For real estate watchers, the announcement comes at a critical juncture where construction fatigue meets long-term infrastructure value. The project has already inflicted substantial pain on Broadway corridor businesses, with retailers and restaurants reporting deteriorating sales due to prolonged street closures and construction barriers that limit foot traffic. A recent road closure between Main and Quebec streets, which ran from January 26, 2026, until last week, wreaked havoc on local operations according to business owners who saw customer counts plummet.
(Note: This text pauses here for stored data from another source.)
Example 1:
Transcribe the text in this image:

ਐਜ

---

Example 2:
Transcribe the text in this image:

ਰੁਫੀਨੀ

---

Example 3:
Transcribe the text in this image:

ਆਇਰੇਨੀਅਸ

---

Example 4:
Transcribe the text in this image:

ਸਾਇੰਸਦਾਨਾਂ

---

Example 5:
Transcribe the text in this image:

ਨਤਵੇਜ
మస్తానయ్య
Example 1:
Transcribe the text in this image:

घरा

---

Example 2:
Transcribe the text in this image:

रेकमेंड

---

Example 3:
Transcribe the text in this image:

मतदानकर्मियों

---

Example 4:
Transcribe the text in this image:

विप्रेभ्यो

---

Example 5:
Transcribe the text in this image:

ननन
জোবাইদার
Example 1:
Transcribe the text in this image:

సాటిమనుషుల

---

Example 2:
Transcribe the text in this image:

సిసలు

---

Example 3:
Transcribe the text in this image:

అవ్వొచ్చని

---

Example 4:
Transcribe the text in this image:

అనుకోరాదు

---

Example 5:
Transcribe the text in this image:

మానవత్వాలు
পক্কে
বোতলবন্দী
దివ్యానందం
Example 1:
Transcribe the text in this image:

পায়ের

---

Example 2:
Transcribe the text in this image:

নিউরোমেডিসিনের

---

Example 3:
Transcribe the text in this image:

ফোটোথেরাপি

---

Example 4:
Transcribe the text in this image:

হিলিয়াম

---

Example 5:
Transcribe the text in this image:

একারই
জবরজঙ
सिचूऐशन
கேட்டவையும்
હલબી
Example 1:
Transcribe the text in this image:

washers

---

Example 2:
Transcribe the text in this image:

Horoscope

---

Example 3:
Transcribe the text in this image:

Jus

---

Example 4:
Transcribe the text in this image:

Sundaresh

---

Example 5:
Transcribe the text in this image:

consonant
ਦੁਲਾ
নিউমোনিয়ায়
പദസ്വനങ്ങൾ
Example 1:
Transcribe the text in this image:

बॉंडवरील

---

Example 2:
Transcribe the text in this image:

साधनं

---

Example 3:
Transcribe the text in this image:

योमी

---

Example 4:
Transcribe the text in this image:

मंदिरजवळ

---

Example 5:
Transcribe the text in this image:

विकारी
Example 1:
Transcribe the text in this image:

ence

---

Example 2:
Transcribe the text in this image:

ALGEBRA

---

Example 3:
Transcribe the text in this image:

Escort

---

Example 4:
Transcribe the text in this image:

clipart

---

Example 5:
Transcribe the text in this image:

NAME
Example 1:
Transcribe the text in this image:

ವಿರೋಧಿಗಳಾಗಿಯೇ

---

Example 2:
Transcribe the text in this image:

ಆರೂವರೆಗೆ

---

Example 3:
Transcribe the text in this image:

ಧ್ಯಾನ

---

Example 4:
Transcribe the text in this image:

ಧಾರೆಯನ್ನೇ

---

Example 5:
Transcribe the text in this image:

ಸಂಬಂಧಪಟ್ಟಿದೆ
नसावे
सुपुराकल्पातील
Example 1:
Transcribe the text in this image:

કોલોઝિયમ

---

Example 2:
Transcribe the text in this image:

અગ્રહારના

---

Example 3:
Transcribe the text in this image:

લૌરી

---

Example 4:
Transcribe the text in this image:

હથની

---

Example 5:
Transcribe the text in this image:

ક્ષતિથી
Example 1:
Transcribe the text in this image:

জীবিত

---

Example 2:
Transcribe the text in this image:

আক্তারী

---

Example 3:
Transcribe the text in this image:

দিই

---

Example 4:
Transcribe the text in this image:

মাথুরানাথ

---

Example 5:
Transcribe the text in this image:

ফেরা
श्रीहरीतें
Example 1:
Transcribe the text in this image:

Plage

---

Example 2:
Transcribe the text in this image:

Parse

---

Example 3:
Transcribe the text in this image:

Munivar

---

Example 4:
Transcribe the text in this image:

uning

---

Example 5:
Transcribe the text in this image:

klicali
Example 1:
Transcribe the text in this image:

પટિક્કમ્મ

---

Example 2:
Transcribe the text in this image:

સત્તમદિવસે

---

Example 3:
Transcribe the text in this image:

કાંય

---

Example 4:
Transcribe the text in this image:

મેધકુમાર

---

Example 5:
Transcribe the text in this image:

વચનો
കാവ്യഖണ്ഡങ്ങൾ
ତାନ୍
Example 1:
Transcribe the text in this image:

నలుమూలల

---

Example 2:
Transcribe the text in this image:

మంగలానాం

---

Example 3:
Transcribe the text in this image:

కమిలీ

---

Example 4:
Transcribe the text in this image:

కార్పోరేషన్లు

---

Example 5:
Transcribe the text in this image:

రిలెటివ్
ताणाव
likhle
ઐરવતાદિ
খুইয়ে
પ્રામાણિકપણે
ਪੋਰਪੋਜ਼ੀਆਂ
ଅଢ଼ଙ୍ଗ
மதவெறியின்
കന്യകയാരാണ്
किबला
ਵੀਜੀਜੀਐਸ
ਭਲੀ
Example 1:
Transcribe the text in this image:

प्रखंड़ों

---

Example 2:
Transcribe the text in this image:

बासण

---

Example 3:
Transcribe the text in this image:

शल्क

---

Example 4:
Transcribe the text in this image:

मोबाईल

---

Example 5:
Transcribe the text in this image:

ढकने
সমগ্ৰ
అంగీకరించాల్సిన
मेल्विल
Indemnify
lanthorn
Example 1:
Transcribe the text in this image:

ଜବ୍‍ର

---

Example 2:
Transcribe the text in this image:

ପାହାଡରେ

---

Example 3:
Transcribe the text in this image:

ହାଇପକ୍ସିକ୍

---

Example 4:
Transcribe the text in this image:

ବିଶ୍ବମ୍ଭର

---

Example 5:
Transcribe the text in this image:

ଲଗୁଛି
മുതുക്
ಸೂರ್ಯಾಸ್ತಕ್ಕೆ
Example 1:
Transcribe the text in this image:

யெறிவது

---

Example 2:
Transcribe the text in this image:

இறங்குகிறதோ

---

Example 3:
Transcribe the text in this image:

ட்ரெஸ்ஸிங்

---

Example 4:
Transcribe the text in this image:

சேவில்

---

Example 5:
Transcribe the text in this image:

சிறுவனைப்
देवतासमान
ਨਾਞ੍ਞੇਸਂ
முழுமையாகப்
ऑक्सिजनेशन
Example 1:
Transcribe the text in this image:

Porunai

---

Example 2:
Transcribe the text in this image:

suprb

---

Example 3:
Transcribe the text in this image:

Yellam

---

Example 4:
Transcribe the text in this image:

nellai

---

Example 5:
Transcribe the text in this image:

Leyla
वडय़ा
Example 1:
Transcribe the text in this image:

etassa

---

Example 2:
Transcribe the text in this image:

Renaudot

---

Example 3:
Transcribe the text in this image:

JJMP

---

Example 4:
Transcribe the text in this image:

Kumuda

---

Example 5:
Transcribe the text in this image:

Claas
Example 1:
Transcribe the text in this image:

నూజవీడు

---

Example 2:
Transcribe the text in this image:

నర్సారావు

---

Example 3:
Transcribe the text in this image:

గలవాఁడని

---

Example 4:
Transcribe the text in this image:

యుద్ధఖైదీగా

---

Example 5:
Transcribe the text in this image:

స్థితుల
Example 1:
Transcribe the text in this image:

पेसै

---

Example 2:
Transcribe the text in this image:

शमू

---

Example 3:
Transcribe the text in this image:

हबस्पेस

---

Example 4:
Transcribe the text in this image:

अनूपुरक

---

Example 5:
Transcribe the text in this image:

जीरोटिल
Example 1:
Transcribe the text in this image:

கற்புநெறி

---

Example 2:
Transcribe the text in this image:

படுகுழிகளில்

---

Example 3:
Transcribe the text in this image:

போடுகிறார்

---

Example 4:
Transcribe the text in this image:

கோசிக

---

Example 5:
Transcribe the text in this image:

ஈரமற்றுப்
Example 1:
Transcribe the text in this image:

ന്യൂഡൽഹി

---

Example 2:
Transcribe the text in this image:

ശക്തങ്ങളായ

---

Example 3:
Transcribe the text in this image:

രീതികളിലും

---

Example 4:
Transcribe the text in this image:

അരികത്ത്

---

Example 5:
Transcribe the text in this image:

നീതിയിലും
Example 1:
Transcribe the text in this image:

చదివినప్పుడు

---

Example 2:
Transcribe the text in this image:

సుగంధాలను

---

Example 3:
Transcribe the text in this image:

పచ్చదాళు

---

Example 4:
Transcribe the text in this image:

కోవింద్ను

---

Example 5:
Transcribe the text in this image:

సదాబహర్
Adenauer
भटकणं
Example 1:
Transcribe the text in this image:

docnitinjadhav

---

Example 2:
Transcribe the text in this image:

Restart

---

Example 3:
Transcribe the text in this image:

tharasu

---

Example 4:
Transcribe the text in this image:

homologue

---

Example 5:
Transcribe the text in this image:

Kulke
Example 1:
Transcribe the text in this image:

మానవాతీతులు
Relief may be short-lived, as the source indicates Broadway between Alberta and Cambie streets is expected to shut down for an estimated six months this summer, continuing the cycle of disruption that has defined the area for six years and testing the financial resilience of remaining tenants.
Ruby Xu Commentary
From a senior Greater Vancouver agent's perspective, infrastructure announcements like Friday's reveal typically create a two-tier market along the corridor: assets priced for today's construction pain versus those positioned for post-opening transit access. The buyers winning in this environment are those conducting forensic due diligence on exact construction phasing—not just reading marketing materials about "future SkyTrain proximity." For sellers, the window to exit before the Alberta-Cambie summer closure narrows rapidly, as buyer pools typically shrink during major road shutdowns. The fundamental value proposition hasn't changed: this will be one of North America's most significant transit-oriented development corridors once complete. The question is whether your investment horizon and tenant stability can bridge the remaining construction gap without bleeding cash.